I can believe that about LG.

Posted by: HeHe on October 3, 2006 03:03 PM

Anthony's remarks seem most sensible here. Judge people on their own merits. Politicians generally get more scrutiny than the rest of us, so we should expect them to be tripped up in scandals more than the rest of us. I admit to having a prejudice that pols are inordinately self-centered a$$es with delusions of godhood. Foley's Follies are no reason to change how you vote unless you are in Foley's district. The Repubs did no different than the Dems would do, so look at policy rather than crap.

Posted by: Webster on October 3, 2006 05:45 PM

Webster, I totally agree. Up to a point.

Foley didn't do it cuz he was gay. He did it cuz he was a pol, and pols are powerful and all power is abused.

Blame Foley for the pedephia and Foley alone.

But this scandal has evolved. It is the responsibility of the House Leadership to protect House Pages from abuse. House leaders KNEW this was going on, and they let it continue because they didn't want to take an election hit.

Well that backfired.

The questoion now isn't just that what Foley did was wrong, its a decision making process so cynical, so partisan, so calulating that the House REPUBLICAN Leadership (no Democrats were told of this) made the decision to allow Foley to continue abusing.

With leadership like that, the Repubs deserve to loose.

I think they'd have a better change if they all came back to Washington, threw out Hastert and Bohener and start anew with Speaker David Drier and Majority Leader Chris Shays.

Posted by: HeHe on October 3, 2006 08:16 PM

With leadership like that, the Repubs deserve to loose.

Republicans and Democrats alike.
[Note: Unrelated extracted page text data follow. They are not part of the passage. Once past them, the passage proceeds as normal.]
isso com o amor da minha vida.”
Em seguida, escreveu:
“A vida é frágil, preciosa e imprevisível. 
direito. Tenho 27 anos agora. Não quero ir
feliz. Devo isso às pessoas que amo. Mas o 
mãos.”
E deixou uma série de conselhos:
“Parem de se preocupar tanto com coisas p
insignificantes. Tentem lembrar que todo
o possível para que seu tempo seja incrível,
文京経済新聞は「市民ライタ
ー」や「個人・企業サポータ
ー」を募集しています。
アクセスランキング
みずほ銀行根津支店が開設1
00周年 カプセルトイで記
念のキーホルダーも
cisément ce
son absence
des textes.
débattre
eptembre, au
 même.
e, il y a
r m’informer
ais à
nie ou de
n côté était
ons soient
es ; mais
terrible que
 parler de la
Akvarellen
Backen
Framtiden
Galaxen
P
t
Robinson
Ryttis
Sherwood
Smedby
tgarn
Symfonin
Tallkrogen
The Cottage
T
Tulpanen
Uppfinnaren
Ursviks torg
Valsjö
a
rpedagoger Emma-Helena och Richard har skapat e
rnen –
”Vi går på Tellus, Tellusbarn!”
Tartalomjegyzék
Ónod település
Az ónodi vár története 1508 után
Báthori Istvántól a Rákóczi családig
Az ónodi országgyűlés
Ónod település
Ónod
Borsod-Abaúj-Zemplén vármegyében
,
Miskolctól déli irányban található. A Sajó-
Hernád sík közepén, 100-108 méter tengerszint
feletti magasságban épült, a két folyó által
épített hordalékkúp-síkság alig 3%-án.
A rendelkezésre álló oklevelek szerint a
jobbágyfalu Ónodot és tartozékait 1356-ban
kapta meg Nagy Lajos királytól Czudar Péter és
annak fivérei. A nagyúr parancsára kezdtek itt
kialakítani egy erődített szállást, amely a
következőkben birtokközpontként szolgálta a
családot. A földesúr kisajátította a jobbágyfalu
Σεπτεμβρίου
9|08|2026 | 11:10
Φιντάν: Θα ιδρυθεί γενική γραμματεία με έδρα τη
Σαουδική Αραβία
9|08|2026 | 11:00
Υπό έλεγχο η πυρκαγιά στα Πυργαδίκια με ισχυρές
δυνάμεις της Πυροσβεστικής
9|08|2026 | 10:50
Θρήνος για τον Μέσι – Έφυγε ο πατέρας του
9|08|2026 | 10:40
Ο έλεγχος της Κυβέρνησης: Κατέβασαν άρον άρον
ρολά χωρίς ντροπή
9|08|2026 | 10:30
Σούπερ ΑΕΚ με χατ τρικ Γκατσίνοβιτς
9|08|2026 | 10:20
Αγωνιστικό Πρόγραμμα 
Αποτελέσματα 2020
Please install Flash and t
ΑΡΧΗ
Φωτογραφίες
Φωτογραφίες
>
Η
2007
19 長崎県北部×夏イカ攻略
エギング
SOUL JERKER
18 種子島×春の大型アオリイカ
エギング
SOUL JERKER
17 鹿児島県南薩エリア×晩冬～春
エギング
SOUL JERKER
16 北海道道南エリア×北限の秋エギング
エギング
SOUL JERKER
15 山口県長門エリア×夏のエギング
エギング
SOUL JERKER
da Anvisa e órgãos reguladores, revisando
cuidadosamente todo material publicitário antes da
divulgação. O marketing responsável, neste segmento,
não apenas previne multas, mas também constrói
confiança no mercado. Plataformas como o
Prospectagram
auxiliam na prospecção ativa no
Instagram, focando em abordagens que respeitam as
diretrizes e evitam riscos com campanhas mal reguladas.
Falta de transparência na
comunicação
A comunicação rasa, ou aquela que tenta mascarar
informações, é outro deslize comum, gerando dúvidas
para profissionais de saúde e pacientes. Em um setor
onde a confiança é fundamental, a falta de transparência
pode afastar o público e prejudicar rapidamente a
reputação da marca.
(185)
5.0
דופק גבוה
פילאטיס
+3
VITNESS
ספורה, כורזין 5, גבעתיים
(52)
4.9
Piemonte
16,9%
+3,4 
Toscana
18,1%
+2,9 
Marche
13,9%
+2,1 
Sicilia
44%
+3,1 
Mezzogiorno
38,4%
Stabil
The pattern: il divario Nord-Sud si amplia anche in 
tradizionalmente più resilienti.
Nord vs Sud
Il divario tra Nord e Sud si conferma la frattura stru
They've all got it comin', paraphrasing William Munny.

Posted by: Webster on October 3, 2006 08:58 PM

Hehe a game of scandal scorecard between the two parties over the past 10 years would result in a 2 to 1 loss in favor of more scandalous behavior for the dems. For you to think otherwise would be foolish.

Posted by: Gene on October 3, 2006 09:26 PM

Gene, actually you are wrong.

Most of the Clinton scandals were foolish stories dug by by Scaife.

Republicans have been hit with REAL ethics scandals.

Delay INDICTED. RESIGNED.

Gingrich RESIGNED.

Libby. INDICTED.

Cunningham. CONVICTED.

Ney. PLEA DEAL.

Abrahmoff. PLEA DEAL.

What do you have on your side?

Travelgate? Please.

Posted by: HeHe on October 4, 2006 10:20 PM

Will we be adding Kolbe to the list soon?